American fiction author and essayist (born 1980)

Kristen Arnett (born December 16, 1980) is an American fiction author and essayist. Her debut novel, Mostly Dead Things, was a New York Times bestseller.

== Early life and education ==
Arnett was born and raised in Orlando, Florida, where she attended Winter Park High School. She graduated from Rollins College with a bachelor's degree in English and received her master's degree in library and information science from Florida State University. Arnett was a fellow in the Lambda Literary Writers Retreat for Emerging LGBT Voices in 2013.

== Career ==
Arnett was a librarian at Rollins College and the Dwayne O. Andreas School of Law at Barry University. She is a columnist for Literary Hub and was selected as a Shearing Fellow at the Black Mountain Institute for the spring 2020 semester.

=== Writing ===
Her first collection of short fiction, Felt in the Jaw, was published by Split Lip Press and received the 2017 Coil Book Award. Arnett is a self-described "7-Eleven scholar" and celebrated the debut of Felt in the Jaw at a 7-Eleven store in Orlando. The short story collection focuses on living as a lesbian in Florida.
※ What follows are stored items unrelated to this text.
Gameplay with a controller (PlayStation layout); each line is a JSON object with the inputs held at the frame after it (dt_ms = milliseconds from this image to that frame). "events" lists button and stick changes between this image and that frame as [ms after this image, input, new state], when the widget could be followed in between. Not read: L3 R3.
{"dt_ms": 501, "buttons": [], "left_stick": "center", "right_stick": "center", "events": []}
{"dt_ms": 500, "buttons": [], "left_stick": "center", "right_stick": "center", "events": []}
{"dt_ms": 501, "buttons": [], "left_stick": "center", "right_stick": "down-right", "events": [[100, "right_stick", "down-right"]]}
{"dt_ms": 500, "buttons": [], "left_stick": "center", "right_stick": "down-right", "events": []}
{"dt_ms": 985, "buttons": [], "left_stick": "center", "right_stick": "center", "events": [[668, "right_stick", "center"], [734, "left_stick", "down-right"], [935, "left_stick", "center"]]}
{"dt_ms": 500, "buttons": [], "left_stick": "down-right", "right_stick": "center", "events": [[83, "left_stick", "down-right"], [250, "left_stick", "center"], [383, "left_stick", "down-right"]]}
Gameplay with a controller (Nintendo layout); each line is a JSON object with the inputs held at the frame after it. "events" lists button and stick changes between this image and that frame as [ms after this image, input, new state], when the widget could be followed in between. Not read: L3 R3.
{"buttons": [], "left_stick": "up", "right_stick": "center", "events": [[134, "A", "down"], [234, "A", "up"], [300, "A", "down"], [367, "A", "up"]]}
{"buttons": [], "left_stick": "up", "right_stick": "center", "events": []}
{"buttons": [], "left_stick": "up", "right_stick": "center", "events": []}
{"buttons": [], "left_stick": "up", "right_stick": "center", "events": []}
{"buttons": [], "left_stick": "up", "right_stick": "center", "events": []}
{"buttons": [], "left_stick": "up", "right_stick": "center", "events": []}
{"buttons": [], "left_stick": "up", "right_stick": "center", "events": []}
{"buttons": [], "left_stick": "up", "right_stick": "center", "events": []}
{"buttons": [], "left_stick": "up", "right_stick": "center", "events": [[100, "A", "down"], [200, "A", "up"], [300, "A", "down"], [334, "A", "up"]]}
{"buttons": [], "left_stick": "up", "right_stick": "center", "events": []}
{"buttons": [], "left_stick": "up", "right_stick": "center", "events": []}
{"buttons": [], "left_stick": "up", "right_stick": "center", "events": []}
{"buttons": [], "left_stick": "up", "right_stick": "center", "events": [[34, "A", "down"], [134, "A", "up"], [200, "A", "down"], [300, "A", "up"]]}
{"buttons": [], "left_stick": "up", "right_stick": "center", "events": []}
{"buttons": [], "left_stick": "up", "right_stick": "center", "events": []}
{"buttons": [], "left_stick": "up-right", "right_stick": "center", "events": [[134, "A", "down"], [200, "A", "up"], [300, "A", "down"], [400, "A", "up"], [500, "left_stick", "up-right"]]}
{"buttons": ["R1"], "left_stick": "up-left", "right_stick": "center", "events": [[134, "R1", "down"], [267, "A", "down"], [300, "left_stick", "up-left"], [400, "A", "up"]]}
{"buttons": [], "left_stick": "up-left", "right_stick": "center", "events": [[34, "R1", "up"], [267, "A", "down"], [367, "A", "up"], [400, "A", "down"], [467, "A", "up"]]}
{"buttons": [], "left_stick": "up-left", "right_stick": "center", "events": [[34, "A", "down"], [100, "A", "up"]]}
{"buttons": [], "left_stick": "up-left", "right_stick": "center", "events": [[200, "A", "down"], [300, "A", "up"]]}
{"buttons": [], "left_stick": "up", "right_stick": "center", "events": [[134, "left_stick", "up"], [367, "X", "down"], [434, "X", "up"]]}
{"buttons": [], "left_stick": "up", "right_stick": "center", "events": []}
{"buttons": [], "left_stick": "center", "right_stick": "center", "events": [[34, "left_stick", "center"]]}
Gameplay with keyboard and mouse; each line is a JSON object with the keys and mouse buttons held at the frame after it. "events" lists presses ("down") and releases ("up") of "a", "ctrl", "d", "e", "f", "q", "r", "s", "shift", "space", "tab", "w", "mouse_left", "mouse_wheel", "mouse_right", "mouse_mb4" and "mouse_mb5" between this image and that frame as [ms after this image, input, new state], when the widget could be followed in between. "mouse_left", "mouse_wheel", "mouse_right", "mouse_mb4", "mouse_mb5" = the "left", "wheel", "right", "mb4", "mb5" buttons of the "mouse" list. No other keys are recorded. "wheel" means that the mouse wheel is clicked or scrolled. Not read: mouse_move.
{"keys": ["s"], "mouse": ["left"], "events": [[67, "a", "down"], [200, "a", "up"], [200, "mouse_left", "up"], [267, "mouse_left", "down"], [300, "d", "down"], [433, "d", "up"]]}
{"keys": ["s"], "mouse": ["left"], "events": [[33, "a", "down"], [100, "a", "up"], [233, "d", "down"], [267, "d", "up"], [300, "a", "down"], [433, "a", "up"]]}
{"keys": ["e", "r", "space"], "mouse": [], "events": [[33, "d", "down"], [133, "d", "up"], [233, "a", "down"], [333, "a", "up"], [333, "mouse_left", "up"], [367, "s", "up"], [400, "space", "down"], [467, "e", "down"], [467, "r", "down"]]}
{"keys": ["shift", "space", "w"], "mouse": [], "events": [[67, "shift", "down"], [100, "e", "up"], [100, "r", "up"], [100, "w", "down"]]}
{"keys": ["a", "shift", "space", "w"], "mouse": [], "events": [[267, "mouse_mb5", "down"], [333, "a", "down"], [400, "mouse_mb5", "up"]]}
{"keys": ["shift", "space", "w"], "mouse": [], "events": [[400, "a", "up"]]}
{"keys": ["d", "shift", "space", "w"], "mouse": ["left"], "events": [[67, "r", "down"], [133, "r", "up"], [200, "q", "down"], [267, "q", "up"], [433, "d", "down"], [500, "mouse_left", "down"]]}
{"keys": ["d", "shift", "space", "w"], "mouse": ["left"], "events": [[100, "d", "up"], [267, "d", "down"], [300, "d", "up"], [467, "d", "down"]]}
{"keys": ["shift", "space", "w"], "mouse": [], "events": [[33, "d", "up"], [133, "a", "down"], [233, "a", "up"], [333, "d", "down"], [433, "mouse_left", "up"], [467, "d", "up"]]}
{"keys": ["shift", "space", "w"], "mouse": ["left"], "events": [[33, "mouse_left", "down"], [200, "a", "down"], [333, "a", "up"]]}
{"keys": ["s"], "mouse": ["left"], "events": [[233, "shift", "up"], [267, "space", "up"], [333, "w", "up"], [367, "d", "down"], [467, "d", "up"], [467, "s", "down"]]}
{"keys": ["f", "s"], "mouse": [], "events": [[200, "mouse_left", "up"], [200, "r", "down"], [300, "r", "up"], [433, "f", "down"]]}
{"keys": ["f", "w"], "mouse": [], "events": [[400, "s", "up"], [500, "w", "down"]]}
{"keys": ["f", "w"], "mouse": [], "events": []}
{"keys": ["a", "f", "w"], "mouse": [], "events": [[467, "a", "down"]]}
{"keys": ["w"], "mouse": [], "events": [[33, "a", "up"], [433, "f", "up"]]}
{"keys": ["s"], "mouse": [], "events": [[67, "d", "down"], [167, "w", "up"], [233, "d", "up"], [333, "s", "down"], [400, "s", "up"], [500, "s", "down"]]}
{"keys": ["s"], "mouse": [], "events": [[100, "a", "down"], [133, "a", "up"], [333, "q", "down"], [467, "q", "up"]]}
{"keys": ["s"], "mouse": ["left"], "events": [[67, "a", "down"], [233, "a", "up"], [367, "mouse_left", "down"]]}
Arnett's debut novel, Mostly Dead Things, which was published by Tin House in June 2019, was a New York Times bestseller and received critical acclaim. The novel was heralded by literary critic Parul Sehgal as her "song of the summer" and by The New Yorker's book critic Katy Waldman as one of the best books of 2019. The book features an openly lesbian main character who runs her family's taxidermy shop after her father dies by suicide.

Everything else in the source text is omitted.